I'm afraid I don't understand why you would need to change any
synchronization primitives. The code that does preempt_enable/_disable()
is compiled out because CONFIG_PREEMPT_NONE/_VOLUNTARY don't define
CONFIG_PREEMPT_COUNT.

In the trivial cases it is simple like that. But look f.e.
in the slub allocator at the #ifdef CONFIG_PREEMPTION section. There is a overhead added to be able to allow the cpu to change under us. There are likely other examples in the source.

And the whole business of local data access via per cpu areas suffers if we cannot rely on two accesses in a section being able to see consistent values.

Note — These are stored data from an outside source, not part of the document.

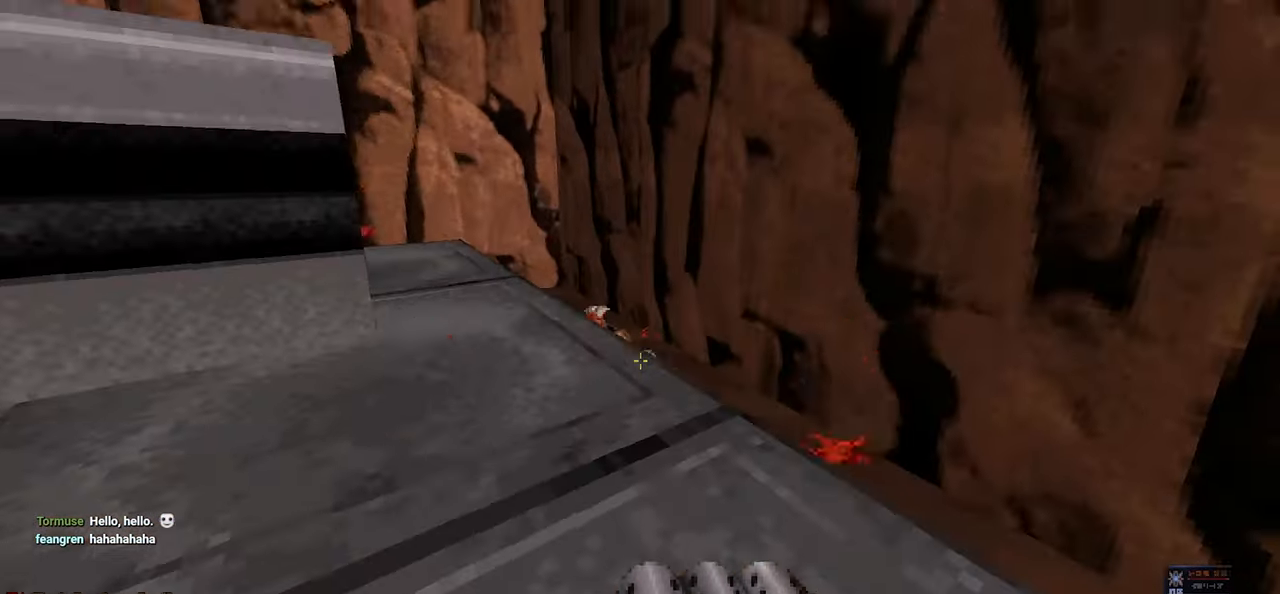
{"keys": [], "mouse": [], "mouse_move": "left", "events": [[183, "d", "up"], [183, "w", "down"], [417, "w", "up"]]}
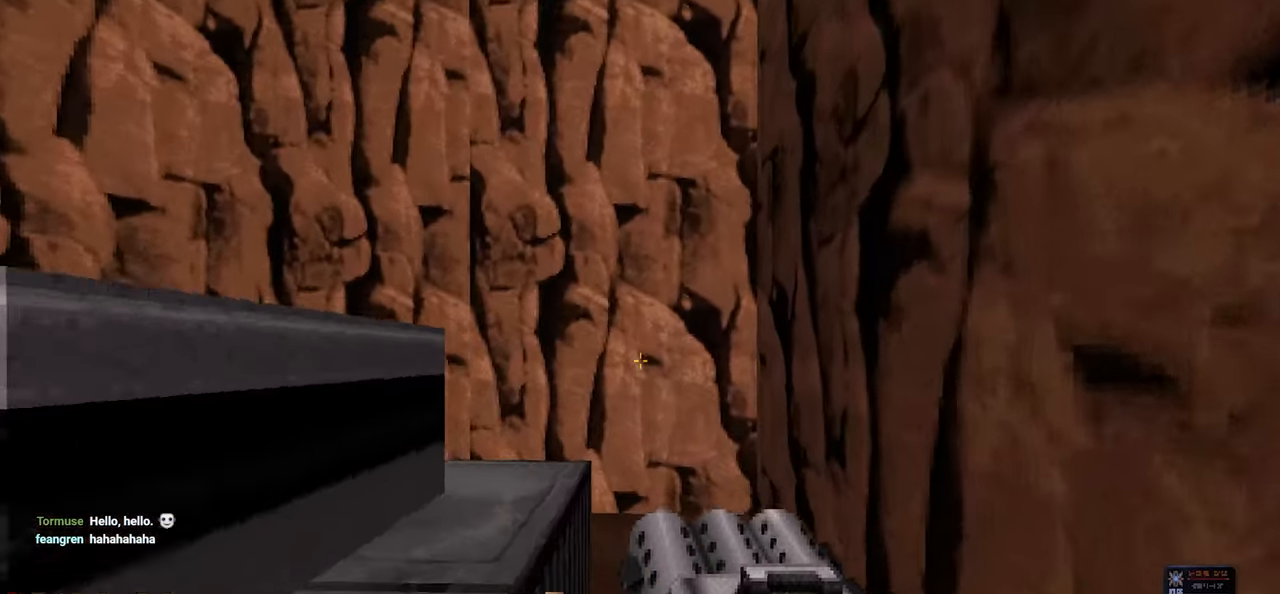
{"keys": ["d", "w"], "mouse": [], "mouse_move": "left", "events": [[250, "d", "down"], [250, "w", "down"]]}
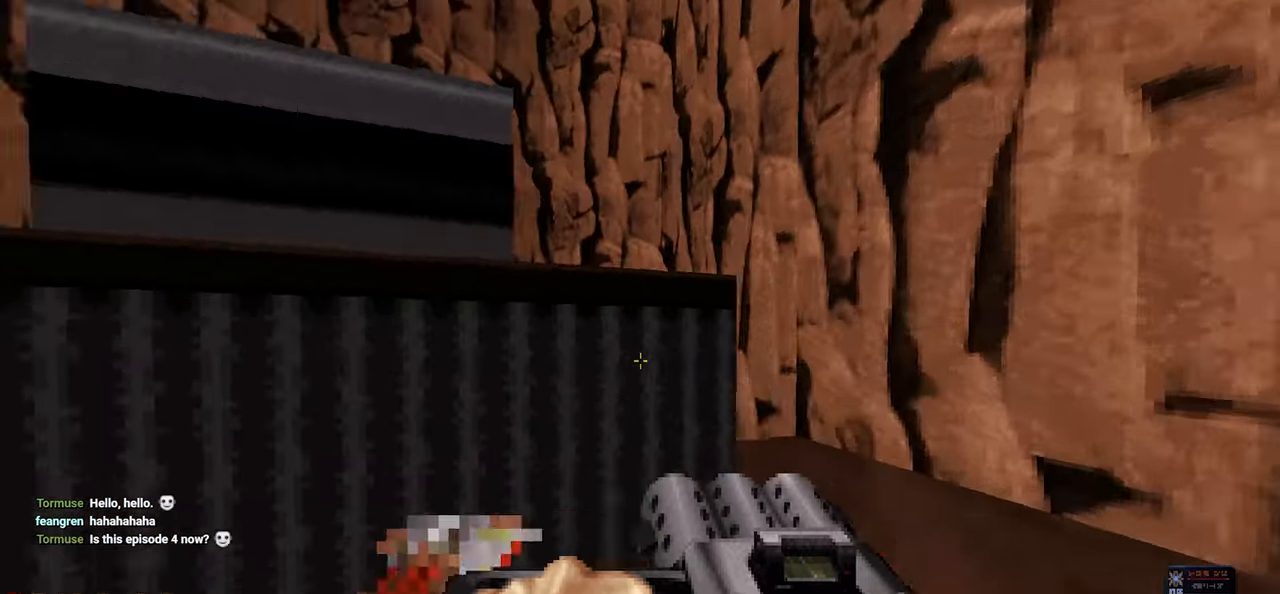
{"keys": ["d", "w"], "mouse": [], "mouse_move": "left", "events": [[217, "d", "up"], [450, "d", "down"]]}
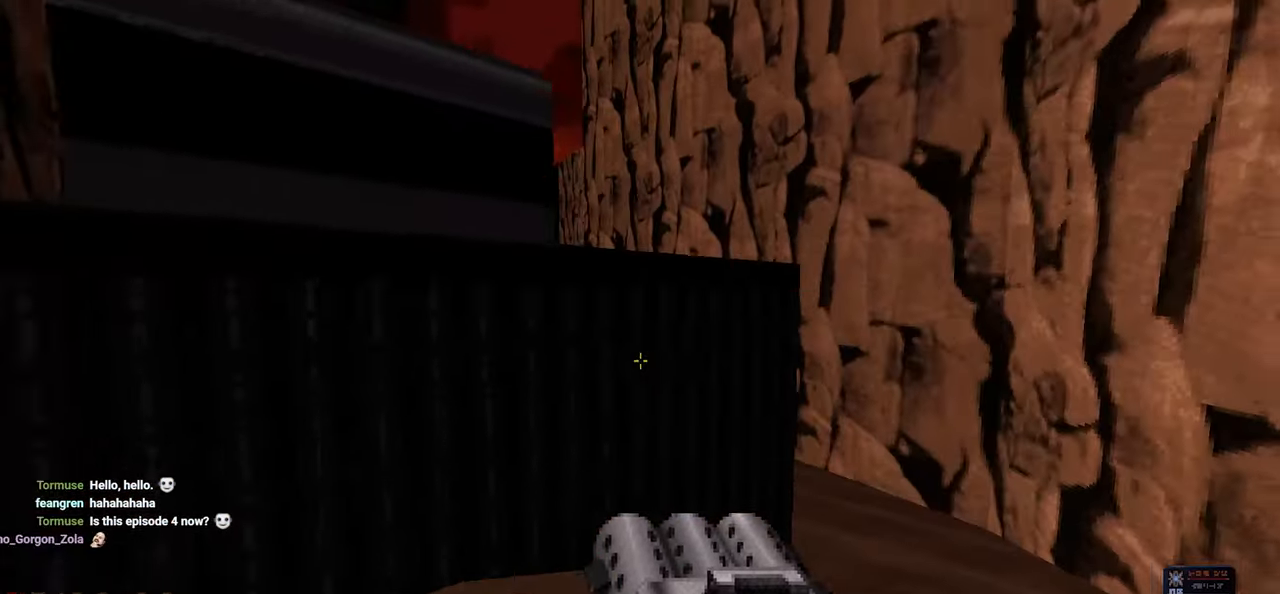
{"keys": ["w"], "mouse": [], "mouse_move": "left", "events": [[283, "d", "up"], [367, "a", "down"], [500, "a", "up"]]}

The intent here is to always have CONFIG_PREEMPT_COUNT=y.

Just for fun? Code is most efficient if it does not have to consider too many side conditions like suddenly running on a different processor. This introduces needless complexity into the code. It would be better to remove PREEMPT_COUNT for good to just rely on voluntary preemption. We could probably reduce the complexity of the kernel source significantly.

I have never noticed a need to preemption at every instruction in the kernel (if that would be possible at all... Locks etc prevent that ideal scenario frequently). Preemption like that is more like a pipe dream.

High performance kernel solution usually disable overhead like that.